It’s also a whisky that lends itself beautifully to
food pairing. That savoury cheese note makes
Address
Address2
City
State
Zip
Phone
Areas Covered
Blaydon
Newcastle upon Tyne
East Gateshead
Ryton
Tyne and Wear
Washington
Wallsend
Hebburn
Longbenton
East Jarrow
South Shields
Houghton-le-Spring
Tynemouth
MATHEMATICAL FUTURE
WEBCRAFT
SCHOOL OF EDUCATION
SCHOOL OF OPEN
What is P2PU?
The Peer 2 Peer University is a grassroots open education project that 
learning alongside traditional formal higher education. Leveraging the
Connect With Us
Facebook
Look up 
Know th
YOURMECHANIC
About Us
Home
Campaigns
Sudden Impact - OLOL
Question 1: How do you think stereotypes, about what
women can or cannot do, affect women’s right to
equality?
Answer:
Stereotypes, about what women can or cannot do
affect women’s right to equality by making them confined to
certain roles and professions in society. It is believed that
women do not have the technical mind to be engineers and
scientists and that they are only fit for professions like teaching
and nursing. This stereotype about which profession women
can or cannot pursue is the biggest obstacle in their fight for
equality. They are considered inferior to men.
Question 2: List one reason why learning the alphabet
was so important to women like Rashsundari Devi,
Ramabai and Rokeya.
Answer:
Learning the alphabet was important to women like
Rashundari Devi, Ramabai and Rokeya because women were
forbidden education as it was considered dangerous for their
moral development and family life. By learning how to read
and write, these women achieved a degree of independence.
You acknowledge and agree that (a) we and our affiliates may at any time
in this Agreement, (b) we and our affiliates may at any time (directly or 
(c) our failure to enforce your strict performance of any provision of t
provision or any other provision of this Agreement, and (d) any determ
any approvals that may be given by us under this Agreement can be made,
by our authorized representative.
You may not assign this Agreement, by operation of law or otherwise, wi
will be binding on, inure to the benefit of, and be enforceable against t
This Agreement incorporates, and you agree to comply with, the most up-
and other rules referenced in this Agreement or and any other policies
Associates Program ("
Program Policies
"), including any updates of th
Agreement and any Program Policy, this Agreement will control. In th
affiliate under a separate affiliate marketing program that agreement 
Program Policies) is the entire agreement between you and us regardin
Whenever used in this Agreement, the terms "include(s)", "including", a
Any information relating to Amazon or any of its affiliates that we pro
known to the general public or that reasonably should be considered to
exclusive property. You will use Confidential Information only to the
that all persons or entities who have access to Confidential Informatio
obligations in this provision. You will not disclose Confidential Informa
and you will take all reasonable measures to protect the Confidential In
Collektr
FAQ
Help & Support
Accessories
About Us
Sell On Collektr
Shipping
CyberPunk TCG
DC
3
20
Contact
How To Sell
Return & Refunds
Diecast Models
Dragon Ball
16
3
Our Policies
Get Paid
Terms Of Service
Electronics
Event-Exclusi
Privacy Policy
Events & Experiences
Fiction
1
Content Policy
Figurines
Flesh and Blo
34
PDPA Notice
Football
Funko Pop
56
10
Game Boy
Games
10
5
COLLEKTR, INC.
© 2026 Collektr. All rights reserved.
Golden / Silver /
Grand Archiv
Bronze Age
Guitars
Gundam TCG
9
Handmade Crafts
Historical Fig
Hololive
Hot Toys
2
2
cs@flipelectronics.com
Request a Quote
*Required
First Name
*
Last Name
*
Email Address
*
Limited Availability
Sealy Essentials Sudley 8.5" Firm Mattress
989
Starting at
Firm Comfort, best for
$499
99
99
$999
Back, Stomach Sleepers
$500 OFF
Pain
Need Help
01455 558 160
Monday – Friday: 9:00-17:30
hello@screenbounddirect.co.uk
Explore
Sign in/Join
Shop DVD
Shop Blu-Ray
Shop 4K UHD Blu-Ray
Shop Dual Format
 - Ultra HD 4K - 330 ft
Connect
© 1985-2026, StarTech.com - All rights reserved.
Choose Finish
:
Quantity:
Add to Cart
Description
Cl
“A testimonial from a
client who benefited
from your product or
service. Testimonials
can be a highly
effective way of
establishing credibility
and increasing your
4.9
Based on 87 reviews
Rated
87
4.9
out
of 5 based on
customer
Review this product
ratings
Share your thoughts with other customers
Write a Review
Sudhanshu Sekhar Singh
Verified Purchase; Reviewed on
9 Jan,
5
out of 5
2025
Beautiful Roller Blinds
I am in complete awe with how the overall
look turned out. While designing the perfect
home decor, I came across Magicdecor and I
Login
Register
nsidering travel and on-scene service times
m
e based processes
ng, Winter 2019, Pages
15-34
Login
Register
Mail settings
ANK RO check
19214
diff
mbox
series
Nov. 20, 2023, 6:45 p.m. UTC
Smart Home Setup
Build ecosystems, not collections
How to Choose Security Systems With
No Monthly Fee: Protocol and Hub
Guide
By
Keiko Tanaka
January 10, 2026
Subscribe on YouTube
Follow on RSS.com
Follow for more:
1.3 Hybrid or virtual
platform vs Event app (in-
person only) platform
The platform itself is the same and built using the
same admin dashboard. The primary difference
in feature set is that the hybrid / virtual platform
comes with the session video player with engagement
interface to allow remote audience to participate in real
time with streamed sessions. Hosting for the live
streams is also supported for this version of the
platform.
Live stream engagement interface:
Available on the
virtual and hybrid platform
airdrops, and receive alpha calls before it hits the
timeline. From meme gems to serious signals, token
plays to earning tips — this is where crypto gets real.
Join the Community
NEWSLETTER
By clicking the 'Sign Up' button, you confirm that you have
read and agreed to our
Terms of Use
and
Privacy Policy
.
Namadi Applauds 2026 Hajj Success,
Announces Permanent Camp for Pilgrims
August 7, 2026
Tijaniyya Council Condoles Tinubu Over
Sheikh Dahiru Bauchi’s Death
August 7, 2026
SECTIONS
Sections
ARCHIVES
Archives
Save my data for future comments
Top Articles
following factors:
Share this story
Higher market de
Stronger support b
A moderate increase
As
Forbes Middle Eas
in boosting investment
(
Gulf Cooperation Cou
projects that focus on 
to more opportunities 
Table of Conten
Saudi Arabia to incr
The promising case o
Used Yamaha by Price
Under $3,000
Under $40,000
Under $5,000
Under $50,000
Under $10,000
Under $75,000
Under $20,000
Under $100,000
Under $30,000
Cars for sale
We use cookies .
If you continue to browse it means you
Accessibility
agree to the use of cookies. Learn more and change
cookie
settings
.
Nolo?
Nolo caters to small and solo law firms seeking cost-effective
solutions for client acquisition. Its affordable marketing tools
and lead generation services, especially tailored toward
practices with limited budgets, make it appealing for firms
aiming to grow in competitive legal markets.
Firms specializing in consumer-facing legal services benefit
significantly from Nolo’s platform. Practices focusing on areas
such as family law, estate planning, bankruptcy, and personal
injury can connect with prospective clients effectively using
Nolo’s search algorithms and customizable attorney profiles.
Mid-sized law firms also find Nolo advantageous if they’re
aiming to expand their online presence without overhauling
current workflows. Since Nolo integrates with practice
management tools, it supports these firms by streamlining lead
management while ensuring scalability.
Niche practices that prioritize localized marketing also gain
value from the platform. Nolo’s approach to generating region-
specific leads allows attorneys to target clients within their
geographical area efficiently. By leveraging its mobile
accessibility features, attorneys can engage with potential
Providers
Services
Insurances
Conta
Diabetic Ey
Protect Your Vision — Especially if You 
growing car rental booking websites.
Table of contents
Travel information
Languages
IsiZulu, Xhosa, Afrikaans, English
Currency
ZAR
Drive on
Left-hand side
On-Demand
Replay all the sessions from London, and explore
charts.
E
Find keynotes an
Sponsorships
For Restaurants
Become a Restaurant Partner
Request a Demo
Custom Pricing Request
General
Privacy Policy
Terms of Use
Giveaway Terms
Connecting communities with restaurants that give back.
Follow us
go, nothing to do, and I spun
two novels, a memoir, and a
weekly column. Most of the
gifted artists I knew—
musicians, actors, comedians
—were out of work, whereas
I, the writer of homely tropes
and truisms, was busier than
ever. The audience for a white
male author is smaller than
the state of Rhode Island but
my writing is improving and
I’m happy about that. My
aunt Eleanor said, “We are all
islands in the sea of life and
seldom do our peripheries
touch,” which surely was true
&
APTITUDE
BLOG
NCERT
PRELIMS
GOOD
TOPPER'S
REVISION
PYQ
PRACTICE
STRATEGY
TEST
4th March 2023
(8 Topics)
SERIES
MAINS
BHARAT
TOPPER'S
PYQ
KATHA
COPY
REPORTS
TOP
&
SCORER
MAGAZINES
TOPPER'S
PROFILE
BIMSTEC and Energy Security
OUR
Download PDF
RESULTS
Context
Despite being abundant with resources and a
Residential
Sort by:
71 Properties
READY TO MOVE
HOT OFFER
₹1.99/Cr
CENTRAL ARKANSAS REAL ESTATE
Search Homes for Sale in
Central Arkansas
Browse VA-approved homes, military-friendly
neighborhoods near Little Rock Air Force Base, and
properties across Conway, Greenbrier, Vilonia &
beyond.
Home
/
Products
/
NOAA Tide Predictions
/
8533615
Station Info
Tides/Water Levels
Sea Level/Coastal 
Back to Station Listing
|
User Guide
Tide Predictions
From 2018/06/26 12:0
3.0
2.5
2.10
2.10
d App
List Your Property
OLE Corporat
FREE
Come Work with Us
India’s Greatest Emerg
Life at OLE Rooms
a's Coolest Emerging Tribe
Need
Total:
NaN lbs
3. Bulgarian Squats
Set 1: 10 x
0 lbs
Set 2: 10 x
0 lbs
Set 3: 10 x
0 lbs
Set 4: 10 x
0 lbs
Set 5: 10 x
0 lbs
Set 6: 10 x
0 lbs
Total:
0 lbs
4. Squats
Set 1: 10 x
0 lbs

# # # # # # #

- What you will do: What you return should be exactly the lines above, starting at the one with "Connect With Us" and ending at the one with "will be binding", and nothing else.

- Exercise output:
Connect With Us
Facebook
Look up 
Know th
YOURMECHANIC
About Us
Home
Campaigns
Sudden Impact - OLOL
Question 1: How do you think stereotypes, about what
women can or cannot do, affect women’s right to
equality?
Answer:
Stereotypes, about what women can or cannot do
affect women’s right to equality by making them confined to
certain roles and professions in society. It is believed that
women do not have the technical mind to be engineers and
scientists and that they are only fit for professions like teaching
and nursing. This stereotype about which profession women
can or cannot pursue is the biggest obstacle in their fight for
equality. They are considered inferior to men.
Question 2: List one reason why learning the alphabet
was so important to women like Rashsundari Devi,
Ramabai and Rokeya.
Answer:
Learning the alphabet was important to women like
Rashundari Devi, Ramabai and Rokeya because women were
forbidden education as it was considered dangerous for their
moral development and family life. By learning how to read
and write, these women achieved a degree of independence.
You acknowledge and agree that (a) we and our affiliates may at any time
in this Agreement, (b) we and our affiliates may at any time (directly or 
(c) our failure to enforce your strict performance of any provision of t
provision or any other provision of this Agreement, and (d) any determ
any approvals that may be given by us under this Agreement can be made,
by our authorized representative.
You may not assign this Agreement, by operation of law or otherwise, wi
will be binding on, inure to the benefit of, and be enforceable against t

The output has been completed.